Нейрохирургия, как первая любовь, — дело кровавое. Во время операции кровь по специальной трубке стекает в трехлитровую банку, стоящую на полу. Под конец процесса ее наберется около трети. Человек, лежащий на операционном столе, прикрыт тканью, поэтому лица его я не вижу. Замечаю только носки (у меня сегодня такие же).

Состав бригады — два хирурга, операционная медсестра, младшая медсестра, которая включает и выключает разные аппараты, анестезиолог и его помощница — тоже медсестра. Анестезиологу скучно, поэтому он периодически переписывается с кем-то по мобильному.

Мне разрешено подходить к пациенту только до определенной черты, заходить на стерильную территорию, поближе к голове, нельзя. Поэтому некоторое время я наблюдаю за происходящим со стороны. Врачи делают небольшое отверстие в черепе для того, чтобы подобраться к опухоли. Они напоминают мне инопланетян из фантастических фильмов.

В операционной работает маленький приемник, звучит легкая фоновая музыка.
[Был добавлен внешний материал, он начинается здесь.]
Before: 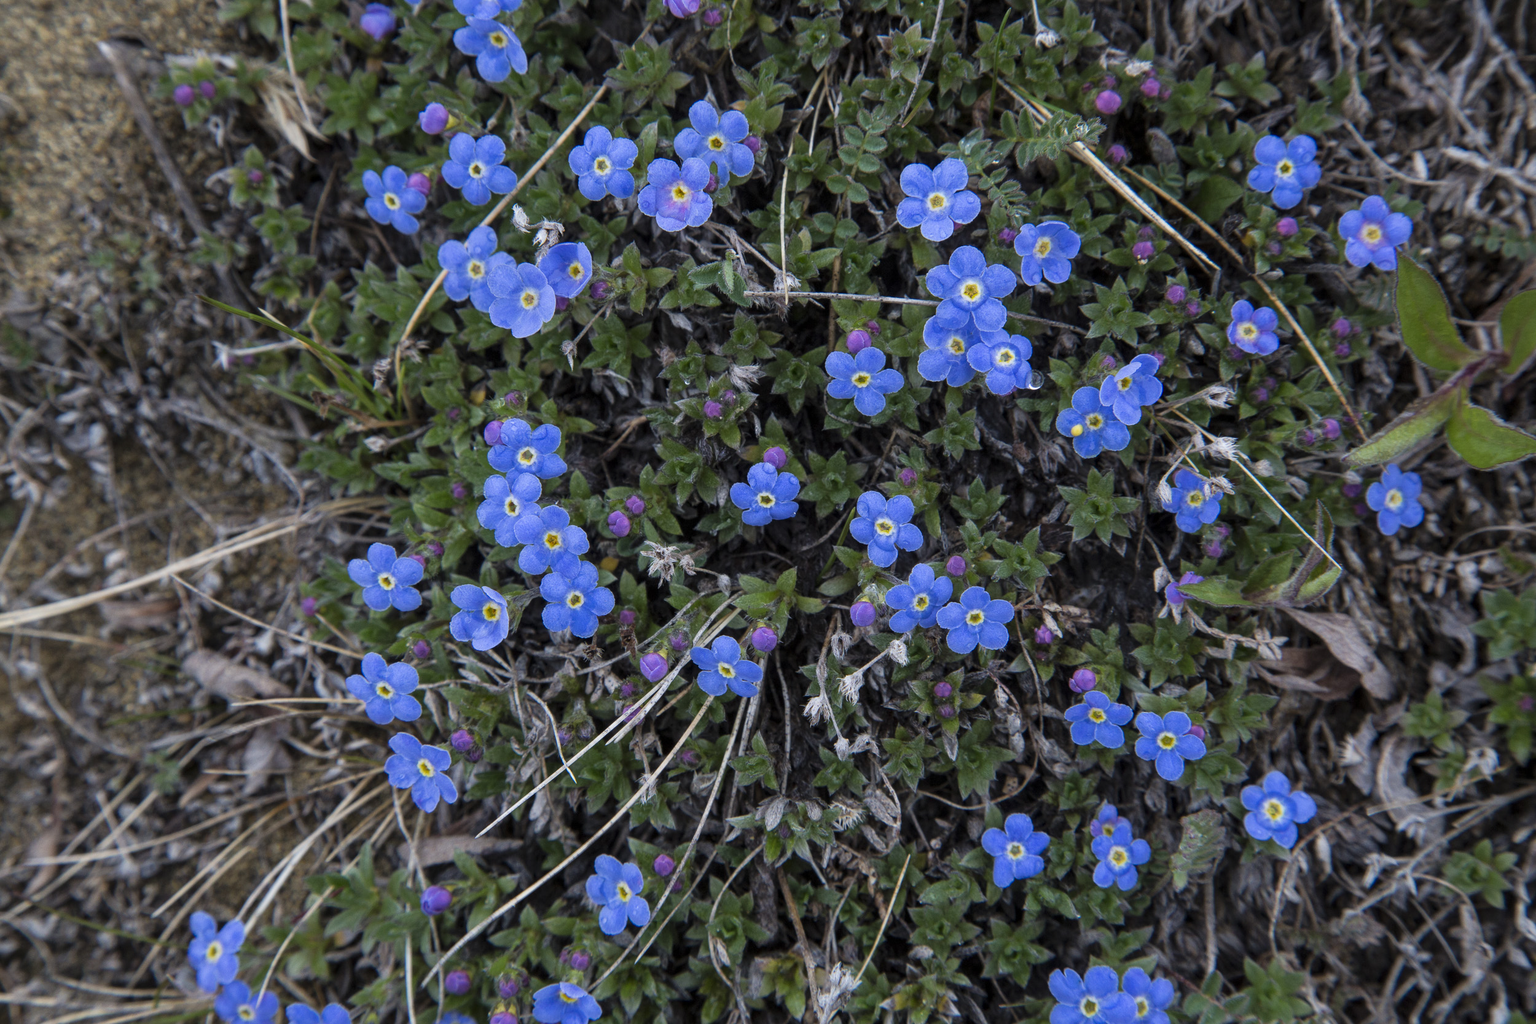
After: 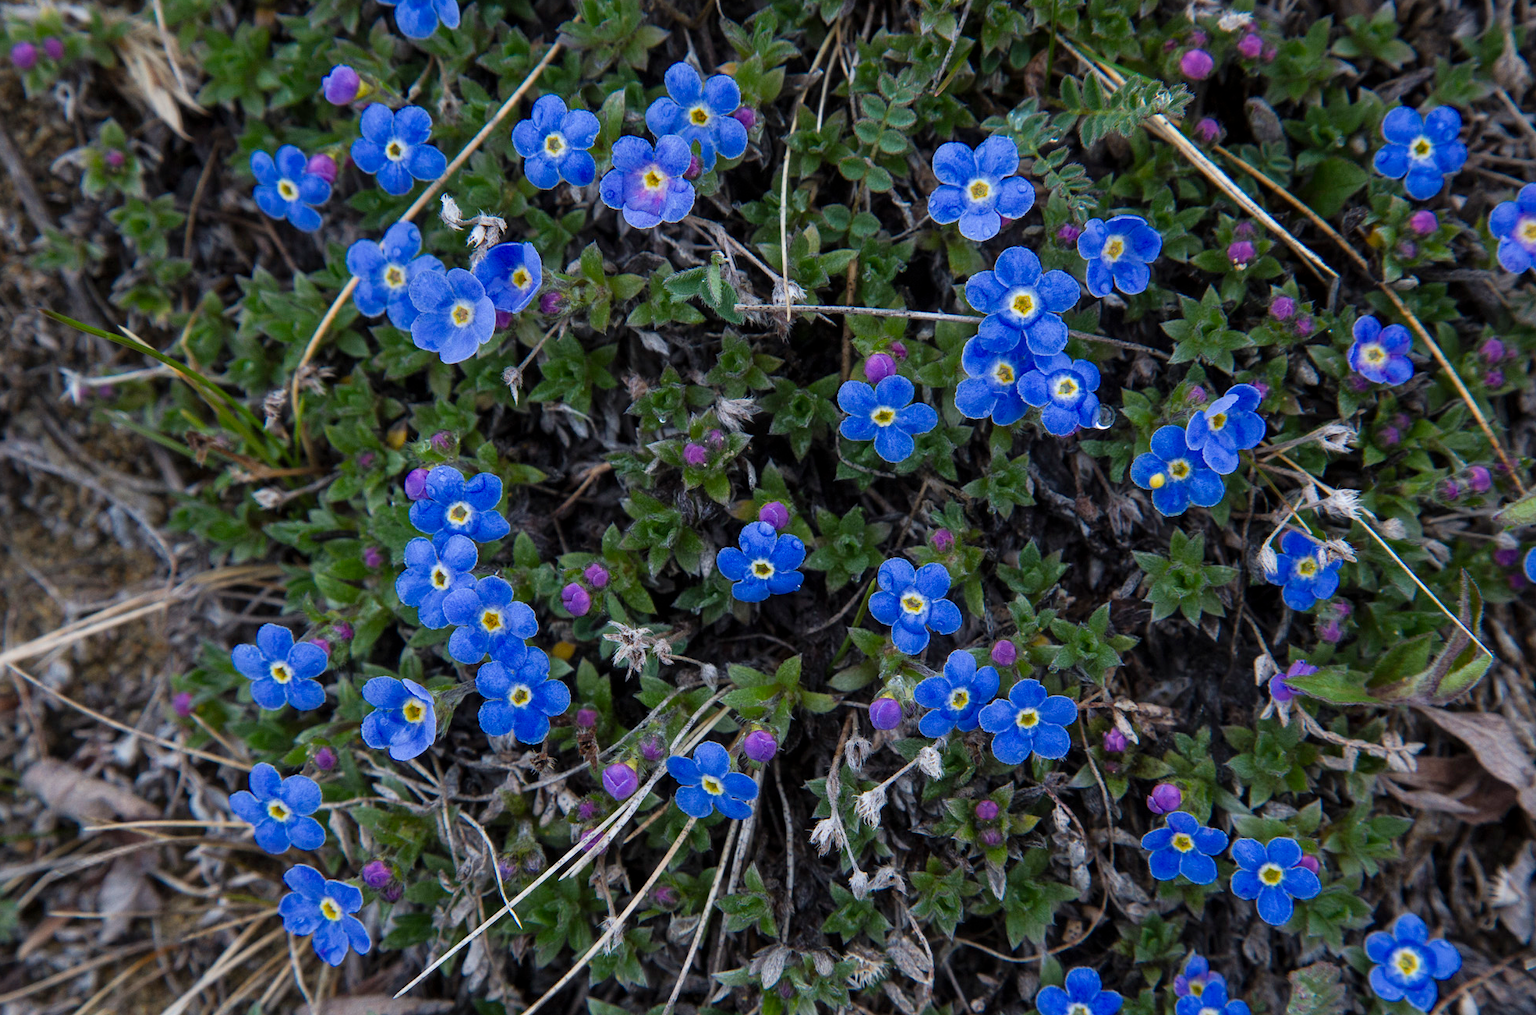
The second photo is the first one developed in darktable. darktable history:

Потом диджей на радиостанции ставит песню Вакарчука, который поет о небе. Кстати, все операции проходят под музыку, это помогает врачам сосредоточиться.

Итак. Вначале в черепе делается отверстие, затем внутрь вставляется так называемый расширитель, эндоскоп, и с помощью специальных кусачек Блексли производятся манипуляции по удалению опухоли. Видео выводится на небольшой плазменный экран, и поэтому я могу наблюдать весь процесс.

В операционной работает приемник, звучит легкая фоновая музыка. Потом диджей на радио­станции ставит песню Вакарчука, который поет о небе

Путешествие внутрь черепа чем-то напоминает выход в космос или глубоководное погружение. Во много раз увеличенный человеческий мозг похож на спецэффекты артхаусного кино. Особенно запоминается белая субстанция с красными прожилками, прорисованными так тонко и точно, будто на японской гравюре. Через нее врачи аккуратно пробираются к источнику болезни — опухоли. Она, в отличие от здоровых тканей, рыхлая, сероватого оттенка, похожа на раздавленного белого червя.

Последующие четыре часа нейрохирурги по кусочку вытаскивают опухоль, почти не двигаясь, глядя только на экран, лишь иногда быстро и тихо переговариваясь между собой. Со стороны это напоминает медитацию. По истечении третьего часа мне кажется, что два человека в белом и медицинский инструмент — это монолит.

Когда мы выходим из операционной, с облегчением снимаю марлевую повязку. Лицо у меня мокрое. Чувствую, что выгляжу помятой и уставшей по сравнению с бодрым Гуком. Понимаю, насколько сильным и выносливым надо быть, чтобы сделать одну такую операцию. Он их делает почти каждый день. Средняя продолжительность — три-четыре часа. Но это не предел.

Однажды он поехал во Львов спасать женщину со злокачественной опухолью мозга. Ей было чуть за сорок, у нее было двое детей-подростков. Опухоль оказалась сложная. Даже иностранцы отказались оперировать, слишком велик был риск. Операция Гука длилась двенадцать часов. Женщина прожила еще пять лет.

Мы спускаемся в подвал, в больничный буфет, который вряд ли претерпел изменения после развала Советского Союза. Неожиданно для меня Гук заказывает себе вегетарианское блюдо. Я смотрю на человека, который с аппетитом ест пирожок с капустой, жалуется, что трудно совмещать административную и клиническую работу… И вдруг отчетливо осознаю, что расстояние между смертью и жизнью — это ширина между зазубренными краями кусачек Блексли.

P. S.
Когда верстался номер, Андрей Гук прислал СМС: опухоль у парня оказалась доброкачественной.